Schon Ende Dezember oder Anfang Januar soll es soweit sein: Der Start der Corona-Impfungen in Deutschland steht voraussichtlich kurz bevor. Doch wer den Impfstoff zuerst bekommt, ist noch nicht endgültig geklärt. Am Montag hat die Ständige Impfkommission (Stiko) am Robert-Koch-Institut (RKI) den Ländern und medizinischen Fachgesellschaften Empfehlungen vorgelegt, wie der knappe Impfstoff möglichst gerecht verteilt werden soll. Wer kommt zuerst dran, wer nicht? Fragen und Antworten.
Wer wird zuerst geimpft?
Nach den aktuellen Stiko-Empfehlungen sollen Personen mit besonders hohem Risiko für schwere oder tödliche Corona-Erkrankungen zuerst zum Zuge kommen: speziell Bewohner von Senioren- und Altenpflegeheimen sowie Menschen über 80 Jahre. Außerdem sollen Mitarbeiter von medizinischen Einrichtungen berücksichtigt werden, die durch ihre Arbeit ein besonders hohes Infektionsrisiko haben.

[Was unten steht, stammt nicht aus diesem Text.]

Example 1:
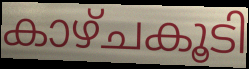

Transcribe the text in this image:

കാഴ്ചകൂടി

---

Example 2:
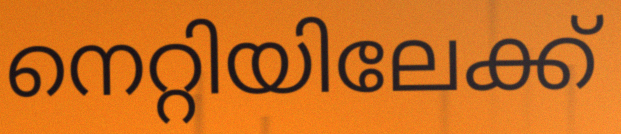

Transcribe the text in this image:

നെറ്റിയിലേക്ക്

Laut Stiko sollen in Deutschland rund 8,6 Millionen Menschen mit "sehr hoher" Priorität als erste geimpft werden. Wie lange das insgesamt dauern wird, ist unklar. Denn wann genau der Impfstoff in ausreichenden Mengen zur Verfügung steht, lässt sich noch nicht absehen.
Wie sieht die weitere Impf-Reihenfolge aus?

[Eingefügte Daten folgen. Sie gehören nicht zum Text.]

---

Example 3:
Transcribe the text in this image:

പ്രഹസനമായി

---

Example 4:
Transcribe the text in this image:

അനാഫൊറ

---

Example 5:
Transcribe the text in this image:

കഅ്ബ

Die Impfkommission schlägt vor, in einem zweiten Schritt Senioren zwischen 75 und 80 Jahre sowie Menschen mit Demenz oder einer geistigen Behinderung zu impfen. Zu der Gruppe mit "hoher" Priorität gehören rund 6,7 Millionen Menschen. Folgen sollen dann ungefähr 5,5 Millionen Menschen mit "moderater" Priorität - zum Beispiel Ältere zwischen 70 und 75, Menschen mit Vorerkrankungen und ihre engsten Kontaktpersonen.
Anschließend sind Menschen zwischen 65 und 70, Lehrkräfte, Erzieher sowie Menschen mit prekären Arbeits- oder Lebensbedingungen wie Saisonarbeiter oder Beschäftigte der Fleischindustrie dran. Zur nächsten Stufe gehören Menschen von 60 bis 65 Jahre, Beschäftigte im Einzelhandel sowie der "kritischen Infrastruktur". Ganz zum Schluss kommen Personen unter 65, die keiner besonders gefährdeten Berufsgruppe angehören - immerhin 45 Millionen Menschen.

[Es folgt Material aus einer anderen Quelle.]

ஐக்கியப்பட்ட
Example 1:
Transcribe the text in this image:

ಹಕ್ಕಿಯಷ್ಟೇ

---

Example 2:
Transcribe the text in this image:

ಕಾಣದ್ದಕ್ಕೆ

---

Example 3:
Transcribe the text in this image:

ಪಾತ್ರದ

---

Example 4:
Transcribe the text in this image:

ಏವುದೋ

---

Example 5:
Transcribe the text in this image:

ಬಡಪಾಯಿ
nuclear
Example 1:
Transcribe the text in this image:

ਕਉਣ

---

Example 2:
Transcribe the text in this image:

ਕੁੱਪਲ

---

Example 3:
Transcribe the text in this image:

Können sich die Pläne noch ändern?
Ja, das ist möglich. Bei den Stiko-Empfehlungen handelt es sich vorerst um einen Entwurf. Noch bis Donnerstag sollen Länder und medizinische Fachgesellschaften ihre Stellungnahmen zu dem Papier abgeben. Änderungen sind theoretisch möglich. Aus dem Entwurf erstellt das Bundesgesundheitsministerium anschließend eine Rechtsverordnung, die noch im Dezember veröffentlicht werden soll.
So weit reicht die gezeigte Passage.